Identification of significant periodic genes in microarray gene expression data
Department of Mathematics and Statistics, University of Missouri-Kansas City, 5100 Rockhill Road, Kansas City, MO, USA
BMC Bioinformatics 2005, 6:286 doi:10.1186/1471-2105-6-286Published: 30 November 2005
One frequent application of microarray experiments is in the study of monitoring gene activities in a cell during cell cycle or cell division. A new challenge for analyzing the microarray experiments is to identify genes that are statistically significantly periodically expressed during the cell cycle. Such a challenge occurs due to the large number of genes that are simultaneously measured, a moderate to small number of measurements per gene taken at different time points, and high levels of non-normal random noises inherited in the data.

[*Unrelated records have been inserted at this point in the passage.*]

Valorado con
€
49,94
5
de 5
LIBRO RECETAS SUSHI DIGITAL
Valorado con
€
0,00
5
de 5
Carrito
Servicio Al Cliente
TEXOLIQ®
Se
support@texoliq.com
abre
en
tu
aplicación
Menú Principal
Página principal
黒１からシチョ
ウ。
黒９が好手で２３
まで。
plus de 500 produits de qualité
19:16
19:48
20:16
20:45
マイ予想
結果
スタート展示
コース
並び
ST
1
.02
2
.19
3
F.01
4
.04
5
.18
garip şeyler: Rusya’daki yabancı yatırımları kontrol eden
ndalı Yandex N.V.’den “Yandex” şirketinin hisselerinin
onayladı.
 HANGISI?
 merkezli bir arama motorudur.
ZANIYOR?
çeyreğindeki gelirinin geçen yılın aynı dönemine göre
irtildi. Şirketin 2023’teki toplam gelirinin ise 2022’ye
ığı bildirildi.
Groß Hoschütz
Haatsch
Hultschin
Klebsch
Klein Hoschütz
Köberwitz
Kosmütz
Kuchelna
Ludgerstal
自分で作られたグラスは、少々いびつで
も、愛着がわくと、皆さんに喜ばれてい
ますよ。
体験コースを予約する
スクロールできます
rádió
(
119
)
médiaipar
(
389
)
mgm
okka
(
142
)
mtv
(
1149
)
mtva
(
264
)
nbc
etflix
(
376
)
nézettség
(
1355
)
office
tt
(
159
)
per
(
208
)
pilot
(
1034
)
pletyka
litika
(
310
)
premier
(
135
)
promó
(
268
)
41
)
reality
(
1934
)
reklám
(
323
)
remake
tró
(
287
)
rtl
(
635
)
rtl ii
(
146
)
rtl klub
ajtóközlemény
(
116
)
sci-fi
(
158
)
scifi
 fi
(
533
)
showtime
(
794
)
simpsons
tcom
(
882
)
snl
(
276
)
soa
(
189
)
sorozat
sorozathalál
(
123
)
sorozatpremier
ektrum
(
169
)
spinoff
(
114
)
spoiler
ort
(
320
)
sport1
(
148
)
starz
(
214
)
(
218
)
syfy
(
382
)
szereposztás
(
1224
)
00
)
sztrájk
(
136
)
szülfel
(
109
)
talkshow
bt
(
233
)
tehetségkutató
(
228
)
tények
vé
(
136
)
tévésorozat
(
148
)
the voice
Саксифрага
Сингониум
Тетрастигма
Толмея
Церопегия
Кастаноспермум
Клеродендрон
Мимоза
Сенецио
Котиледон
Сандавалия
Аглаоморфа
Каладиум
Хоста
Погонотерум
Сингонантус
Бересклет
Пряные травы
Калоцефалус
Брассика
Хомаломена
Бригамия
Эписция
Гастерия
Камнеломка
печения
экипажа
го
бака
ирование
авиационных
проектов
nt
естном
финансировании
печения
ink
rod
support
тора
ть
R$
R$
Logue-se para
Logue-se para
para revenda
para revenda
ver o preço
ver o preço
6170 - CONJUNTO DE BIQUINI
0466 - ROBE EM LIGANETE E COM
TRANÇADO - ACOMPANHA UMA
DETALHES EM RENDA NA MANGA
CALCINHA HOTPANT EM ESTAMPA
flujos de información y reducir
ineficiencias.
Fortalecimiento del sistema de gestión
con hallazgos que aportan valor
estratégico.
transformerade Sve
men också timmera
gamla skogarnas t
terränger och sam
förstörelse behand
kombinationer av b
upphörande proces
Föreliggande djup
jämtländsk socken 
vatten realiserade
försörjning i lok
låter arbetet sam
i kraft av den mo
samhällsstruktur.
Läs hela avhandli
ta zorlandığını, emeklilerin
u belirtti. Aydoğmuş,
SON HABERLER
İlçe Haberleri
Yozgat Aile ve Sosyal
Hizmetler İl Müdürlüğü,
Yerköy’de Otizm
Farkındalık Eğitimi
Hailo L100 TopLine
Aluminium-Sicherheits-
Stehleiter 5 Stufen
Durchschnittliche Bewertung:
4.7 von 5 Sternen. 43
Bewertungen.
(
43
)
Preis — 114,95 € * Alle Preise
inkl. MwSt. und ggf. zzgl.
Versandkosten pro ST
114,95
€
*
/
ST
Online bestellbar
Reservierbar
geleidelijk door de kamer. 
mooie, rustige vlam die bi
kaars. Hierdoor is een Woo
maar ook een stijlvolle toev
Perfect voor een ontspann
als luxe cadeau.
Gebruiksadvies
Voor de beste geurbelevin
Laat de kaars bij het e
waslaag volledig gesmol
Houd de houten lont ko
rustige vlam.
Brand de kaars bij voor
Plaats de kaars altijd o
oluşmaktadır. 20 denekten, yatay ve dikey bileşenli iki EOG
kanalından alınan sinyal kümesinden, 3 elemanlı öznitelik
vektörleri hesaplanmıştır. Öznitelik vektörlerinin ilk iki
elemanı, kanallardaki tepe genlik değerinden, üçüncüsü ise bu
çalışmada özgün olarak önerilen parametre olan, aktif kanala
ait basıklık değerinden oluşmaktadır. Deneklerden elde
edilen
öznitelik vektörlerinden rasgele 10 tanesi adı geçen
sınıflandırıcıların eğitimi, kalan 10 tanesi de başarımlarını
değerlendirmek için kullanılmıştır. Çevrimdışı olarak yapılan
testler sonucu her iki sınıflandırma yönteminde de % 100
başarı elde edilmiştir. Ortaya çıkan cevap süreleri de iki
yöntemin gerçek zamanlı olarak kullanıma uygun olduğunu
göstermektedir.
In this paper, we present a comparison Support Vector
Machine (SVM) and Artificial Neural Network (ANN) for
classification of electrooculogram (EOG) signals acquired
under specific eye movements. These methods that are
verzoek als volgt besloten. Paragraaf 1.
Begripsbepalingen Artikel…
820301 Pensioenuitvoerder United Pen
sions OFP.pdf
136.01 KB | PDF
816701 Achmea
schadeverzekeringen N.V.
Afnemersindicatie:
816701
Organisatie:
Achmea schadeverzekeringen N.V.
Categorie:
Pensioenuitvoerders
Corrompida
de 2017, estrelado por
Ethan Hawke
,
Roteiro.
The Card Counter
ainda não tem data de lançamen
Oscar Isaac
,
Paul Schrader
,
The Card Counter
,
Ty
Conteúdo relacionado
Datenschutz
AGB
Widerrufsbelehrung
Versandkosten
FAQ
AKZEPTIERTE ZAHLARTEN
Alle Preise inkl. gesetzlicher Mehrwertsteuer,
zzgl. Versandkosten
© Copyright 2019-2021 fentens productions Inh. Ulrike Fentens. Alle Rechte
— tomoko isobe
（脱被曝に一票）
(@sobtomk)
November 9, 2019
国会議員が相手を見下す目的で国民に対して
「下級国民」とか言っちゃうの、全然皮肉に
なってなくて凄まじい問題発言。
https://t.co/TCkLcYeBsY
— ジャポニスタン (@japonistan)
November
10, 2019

Based on two statistical hypothesis testing methods for identifying periodic time series, a novel statistical inference approach, the C&G procedure, is proposed to effectively screen out statistically significantly periodically expressed genes. The approach is then applied to yeast and bacterial cell cycle gene expression data sets, as well as to human fibroblasts and human cancer cell line data sets, and significantly periodically expressed genes are successfully identified.
The C&G procedure proposed is an effective method for identifying statistically significant periodic genes in microarray time series gene expression data.